如正则表达式便是文本模式的一种。上述Cookie字段的文本特征结构可以用正则表达式表示成Cookie:io=[-0-9a-zA-Z_]{20}。而含有t字段的文本特征结构可以用正则表达式表示成t=[-a-zA-Z_]{7}。
步骤[200]流量内容语义解析
网卡接收数据包,解析数据包包头并根据长度字段过滤没有载荷的数据包,对有载荷的数据包进行语义解析,如果需要,对数据包进行解压缩和格式转换等操作。步骤[200]包括以下步骤:
步骤[210]:网卡收到数据包后,解析数据包头,根据包头长度字段判断是否包含有效载荷,如果具有有效载荷,则进入步骤[220];对无载荷的数据包根据公认的规则判断处理,这一部分功能本专利不涉及。

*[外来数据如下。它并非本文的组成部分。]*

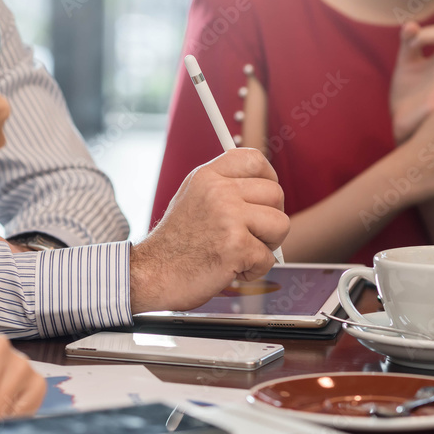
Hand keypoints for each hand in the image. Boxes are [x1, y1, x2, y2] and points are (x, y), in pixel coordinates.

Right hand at [129, 149, 289, 312]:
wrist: (152, 274)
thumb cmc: (174, 243)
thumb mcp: (193, 198)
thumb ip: (224, 187)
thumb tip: (263, 189)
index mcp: (208, 176)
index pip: (254, 160)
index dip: (268, 178)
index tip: (264, 197)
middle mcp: (218, 191)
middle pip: (276, 194)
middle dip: (270, 219)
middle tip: (250, 234)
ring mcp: (228, 217)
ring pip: (281, 224)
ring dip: (267, 245)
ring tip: (241, 251)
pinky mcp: (236, 246)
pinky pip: (269, 257)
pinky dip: (254, 270)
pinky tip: (231, 268)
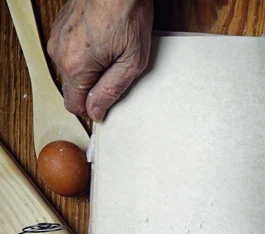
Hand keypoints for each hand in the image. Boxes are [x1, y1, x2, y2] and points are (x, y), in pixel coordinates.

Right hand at [47, 0, 152, 120]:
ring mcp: (57, 38)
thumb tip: (96, 111)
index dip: (92, 107)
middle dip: (94, 85)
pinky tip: (103, 41)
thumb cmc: (129, 15)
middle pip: (73, 87)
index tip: (107, 102)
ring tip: (112, 50)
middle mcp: (59, 52)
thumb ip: (111, 90)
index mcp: (76, 65)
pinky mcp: (60, 27)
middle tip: (117, 68)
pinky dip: (86, 53)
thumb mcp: (132, 62)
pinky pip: (70, 52)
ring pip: (72, 70)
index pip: (74, 104)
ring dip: (91, 68)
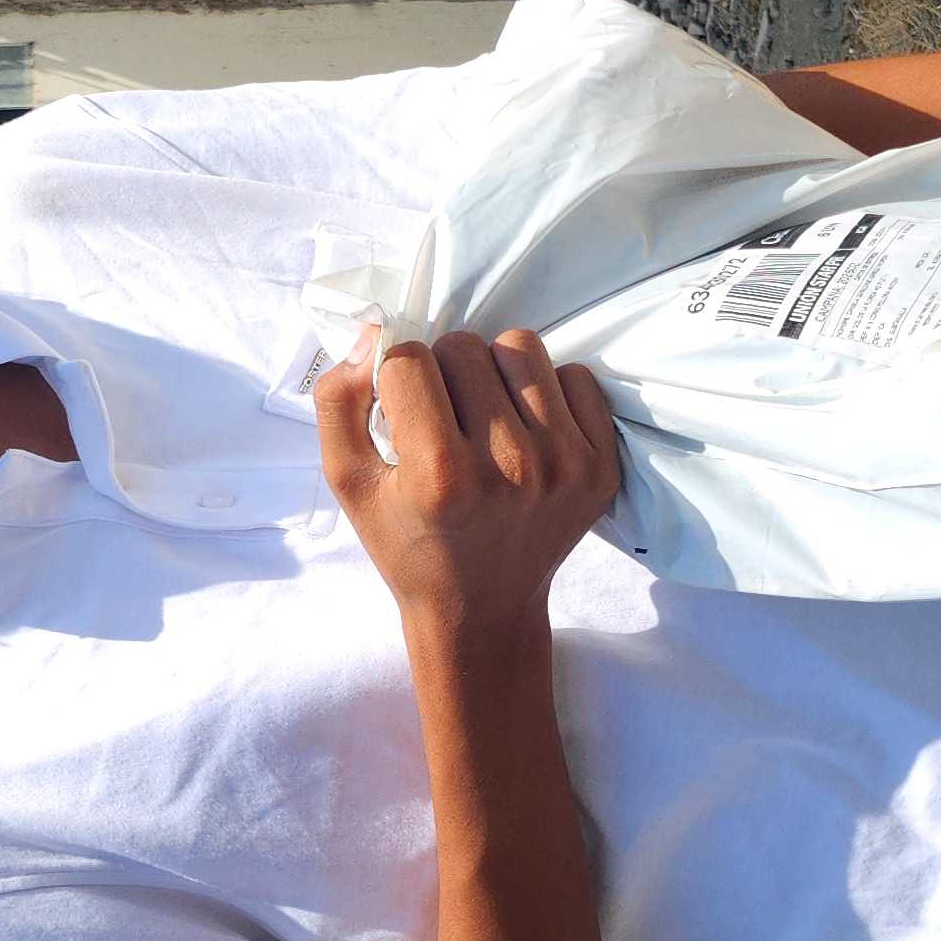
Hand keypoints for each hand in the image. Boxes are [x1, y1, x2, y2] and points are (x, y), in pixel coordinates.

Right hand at [315, 329, 623, 625]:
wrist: (482, 609)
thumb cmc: (407, 542)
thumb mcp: (349, 482)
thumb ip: (339, 402)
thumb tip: (372, 331)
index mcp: (440, 474)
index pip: (409, 360)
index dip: (395, 377)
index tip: (401, 411)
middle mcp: (510, 466)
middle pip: (465, 347)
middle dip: (443, 371)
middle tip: (442, 417)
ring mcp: (565, 465)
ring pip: (521, 347)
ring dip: (494, 371)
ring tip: (485, 415)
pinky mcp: (601, 466)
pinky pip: (576, 376)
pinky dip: (546, 392)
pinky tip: (526, 430)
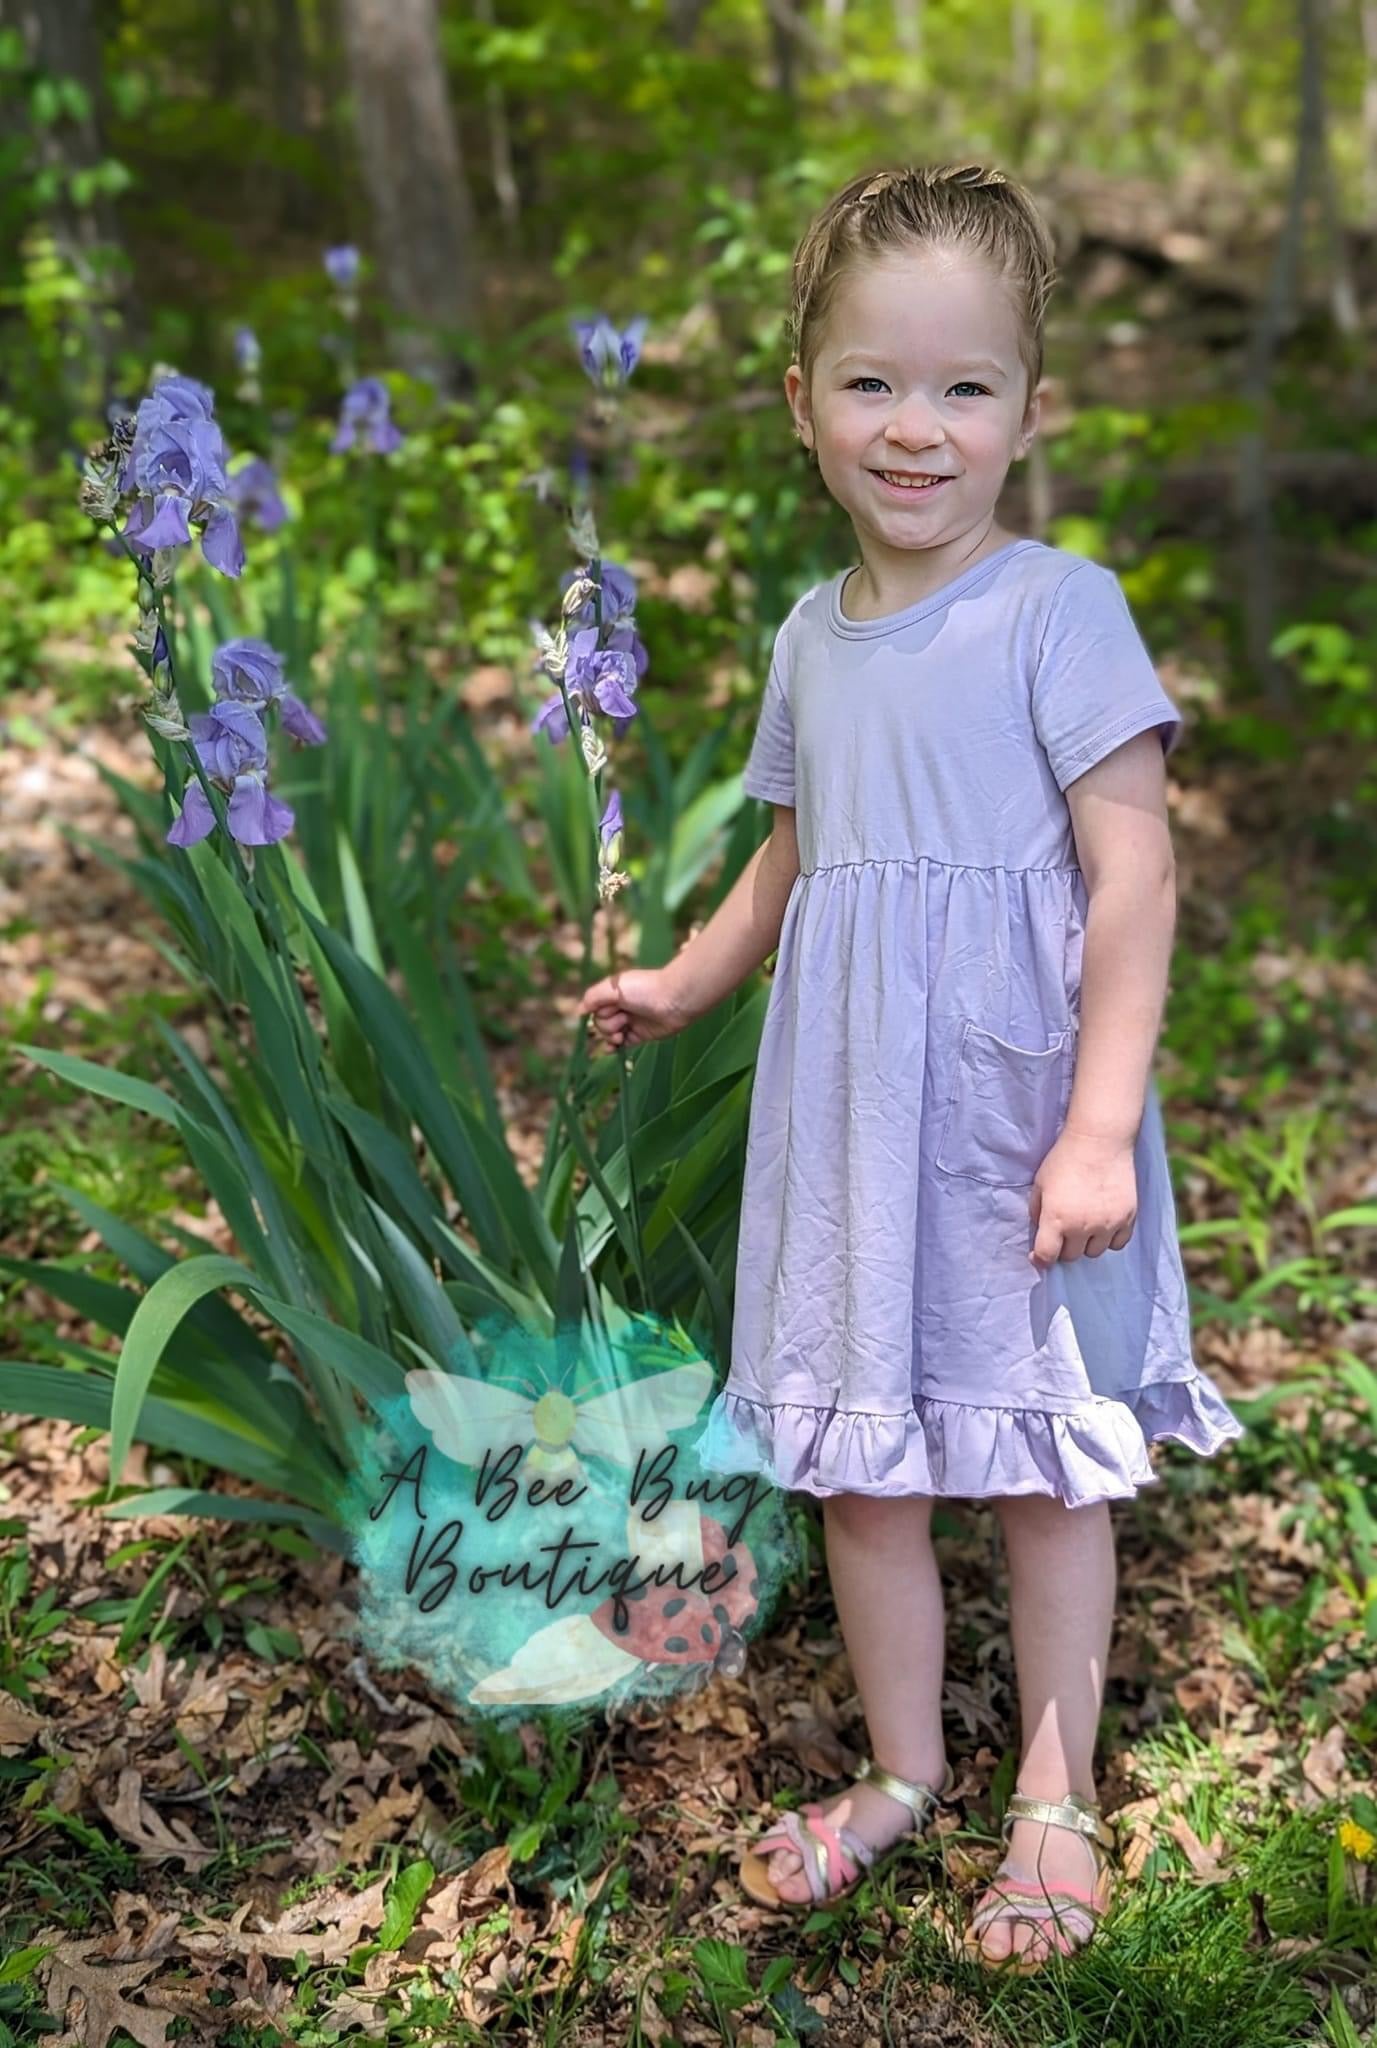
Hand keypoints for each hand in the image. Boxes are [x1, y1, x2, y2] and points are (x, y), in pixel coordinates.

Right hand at [577, 965, 695, 1050]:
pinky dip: (614, 1047)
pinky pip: (621, 1044)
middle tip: (623, 1018)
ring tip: (623, 1031)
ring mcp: (630, 1022)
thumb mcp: (614, 987)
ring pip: (609, 1034)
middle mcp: (621, 1007)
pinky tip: (611, 1049)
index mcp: (614, 993)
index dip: (599, 1012)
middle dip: (607, 1023)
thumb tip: (579, 1011)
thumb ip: (593, 997)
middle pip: (600, 1022)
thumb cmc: (645, 989)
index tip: (607, 1012)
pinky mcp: (640, 1035)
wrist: (675, 1000)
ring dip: (611, 1035)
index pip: (595, 1008)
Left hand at [1027, 1126, 1137, 1268]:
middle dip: (1063, 1248)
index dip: (1040, 1259)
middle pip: (1071, 1256)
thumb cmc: (1064, 1159)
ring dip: (1086, 1244)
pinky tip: (1103, 1225)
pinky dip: (1109, 1239)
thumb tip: (1041, 1231)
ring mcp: (1107, 1224)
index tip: (1038, 1256)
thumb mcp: (1040, 1184)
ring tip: (1084, 1226)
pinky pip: (1117, 1243)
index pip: (1046, 1256)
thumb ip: (1037, 1211)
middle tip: (1063, 1233)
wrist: (1100, 1140)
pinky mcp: (1128, 1218)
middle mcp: (1082, 1227)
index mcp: (1056, 1218)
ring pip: (1094, 1252)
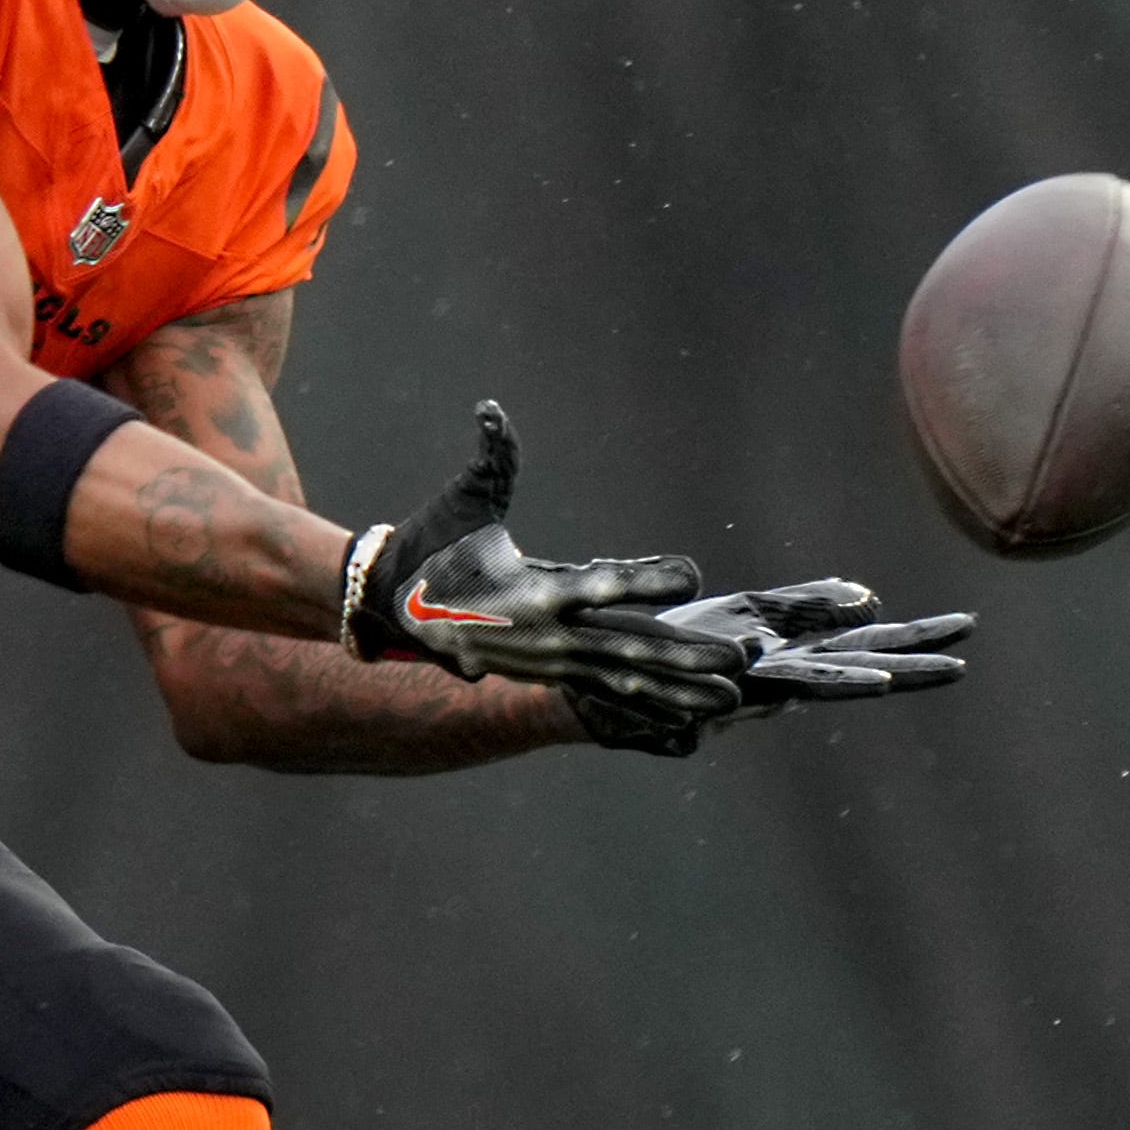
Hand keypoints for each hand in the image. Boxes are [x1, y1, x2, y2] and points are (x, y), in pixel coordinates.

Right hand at [337, 402, 740, 733]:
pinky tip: (689, 718)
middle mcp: (545, 633)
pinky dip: (648, 707)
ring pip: (623, 680)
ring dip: (679, 690)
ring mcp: (548, 662)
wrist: (392, 606)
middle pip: (625, 647)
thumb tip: (490, 411)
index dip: (646, 580)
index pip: (598, 585)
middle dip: (684, 655)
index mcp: (530, 588)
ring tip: (730, 698)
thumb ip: (492, 458)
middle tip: (737, 657)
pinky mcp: (549, 675)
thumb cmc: (436, 546)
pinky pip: (605, 696)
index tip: (694, 576)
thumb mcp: (465, 501)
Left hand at [566, 579, 975, 757]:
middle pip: (856, 666)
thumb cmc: (686, 646)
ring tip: (905, 677)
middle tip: (961, 664)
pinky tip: (827, 676)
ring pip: (818, 682)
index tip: (967, 626)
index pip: (868, 643)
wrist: (615, 672)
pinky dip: (797, 677)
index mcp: (797, 653)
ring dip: (861, 678)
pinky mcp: (712, 688)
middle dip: (907, 665)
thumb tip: (869, 597)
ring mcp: (749, 683)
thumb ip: (808, 605)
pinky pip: (758, 684)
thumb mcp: (751, 614)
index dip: (916, 636)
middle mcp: (782, 673)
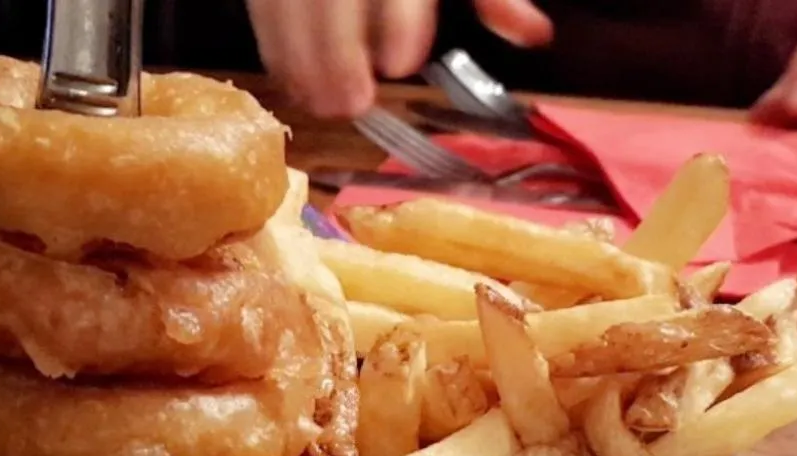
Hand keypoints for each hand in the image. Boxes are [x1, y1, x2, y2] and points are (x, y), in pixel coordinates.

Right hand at [245, 0, 553, 118]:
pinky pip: (262, 6)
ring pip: (285, 2)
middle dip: (336, 50)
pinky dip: (273, 42)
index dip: (399, 16)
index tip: (403, 63)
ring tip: (317, 103)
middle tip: (350, 106)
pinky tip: (291, 78)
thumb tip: (534, 36)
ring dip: (297, 56)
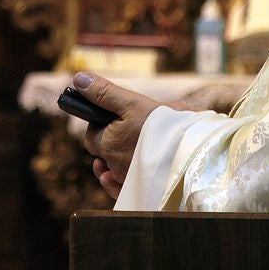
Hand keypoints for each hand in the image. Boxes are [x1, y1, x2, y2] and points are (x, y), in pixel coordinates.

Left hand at [75, 73, 161, 199]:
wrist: (190, 151)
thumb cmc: (161, 125)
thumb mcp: (132, 102)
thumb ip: (104, 93)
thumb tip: (78, 79)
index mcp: (107, 143)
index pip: (92, 135)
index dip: (100, 125)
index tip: (116, 117)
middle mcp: (113, 165)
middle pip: (102, 152)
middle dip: (110, 141)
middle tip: (128, 129)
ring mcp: (126, 180)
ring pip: (113, 169)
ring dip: (117, 159)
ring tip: (131, 147)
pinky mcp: (139, 190)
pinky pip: (120, 190)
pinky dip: (120, 181)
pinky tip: (128, 170)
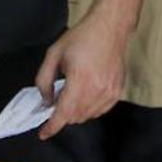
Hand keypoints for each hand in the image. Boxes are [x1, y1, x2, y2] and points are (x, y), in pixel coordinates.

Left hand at [33, 13, 128, 138]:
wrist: (109, 28)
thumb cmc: (82, 37)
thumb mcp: (53, 54)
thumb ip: (44, 80)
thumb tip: (45, 101)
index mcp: (80, 80)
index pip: (64, 113)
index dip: (52, 127)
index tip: (44, 133)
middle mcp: (97, 89)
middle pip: (75, 117)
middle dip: (61, 114)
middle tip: (55, 99)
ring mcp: (109, 92)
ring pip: (87, 116)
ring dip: (75, 112)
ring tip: (71, 93)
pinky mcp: (117, 92)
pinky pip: (99, 111)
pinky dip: (88, 109)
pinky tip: (84, 95)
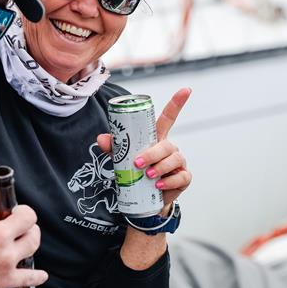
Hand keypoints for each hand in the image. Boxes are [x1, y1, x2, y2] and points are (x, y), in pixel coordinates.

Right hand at [0, 195, 47, 287]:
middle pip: (27, 219)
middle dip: (25, 216)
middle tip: (20, 218)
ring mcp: (5, 258)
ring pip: (33, 242)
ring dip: (33, 237)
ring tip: (29, 236)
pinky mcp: (7, 279)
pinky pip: (29, 276)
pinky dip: (36, 275)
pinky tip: (40, 274)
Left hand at [98, 88, 191, 211]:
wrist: (144, 198)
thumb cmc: (135, 172)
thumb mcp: (121, 158)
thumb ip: (113, 147)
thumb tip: (101, 138)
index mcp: (156, 138)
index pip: (169, 117)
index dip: (177, 103)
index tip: (186, 89)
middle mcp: (170, 148)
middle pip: (167, 145)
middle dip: (153, 153)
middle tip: (137, 163)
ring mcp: (178, 163)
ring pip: (174, 159)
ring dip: (160, 167)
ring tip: (147, 175)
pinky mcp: (183, 178)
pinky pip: (181, 177)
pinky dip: (169, 181)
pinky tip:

步骤[220]:提取数据包的载荷,对载荷进行语义解析,如果需要,对数据包进行格式转换和解压缩等操作。
步骤[300]匹配内容锁防火墙,执行放行或拦截操作
内容锁防火墙将步骤[100]得到的文本模式库与步骤[200]得到的解析文本进行匹配检查,所有文本的字符类型、长度范围、结构等都与文本模式库正确匹配则转发数据包,否则拦截数据包并写入拦截日志,然后回到步骤[200]。可使用计数器对拦截数据包计数,计数器超过阈值则触发预警,提示管理员查看拦截日志。步骤[300]包括以下步骤:
步骤[310]:将步骤[100]得到的文本模式库与步骤[200]得到的解析文本进行匹配,匹配范围包括文本的字符类型、文本长度和文本结构等;
步骤[320]:一个数据包的载荷的所有文本都能被文本模式库正确匹配,则认为该数据包合法,同时转发该数据包,然后回到步骤[210]继续执行。如不能完全匹配,则拦截该数据包,将拦截数据包写入日志,并采用计数器对拦截包个数累积计数,然后回到步骤[210]开始执行,当计数器超过设置的阈值时触发警告提醒管理员查看拦截日志,然后重置计数器;
步骤[400]复查日志并按需更新文本模式库
管理员后台查看拦截日志对步骤[320]拦截的数据包进行复查,如果属于正常访问但被拦截,则对数据包载荷进行训练和学习,将得到的文本特征追加到文本模式库。步骤[400]包括以下步骤:
步骤[410]:管理员后台复查拦截日志,对拦截数据包进行复查,检查数据包载荷内容。如果属于正常范围数据包被拦截,则对数据包按照步骤[120]到步骤[140]的过程生成文本模式,再将新的文本模式追加到文本模式库实现更新。对触发查看拦截日志可有两种方式,一是步骤[320]中 的计数器触发,二是每隔固定时间查看,间隔时间粒度可以根据错误拦截量调整。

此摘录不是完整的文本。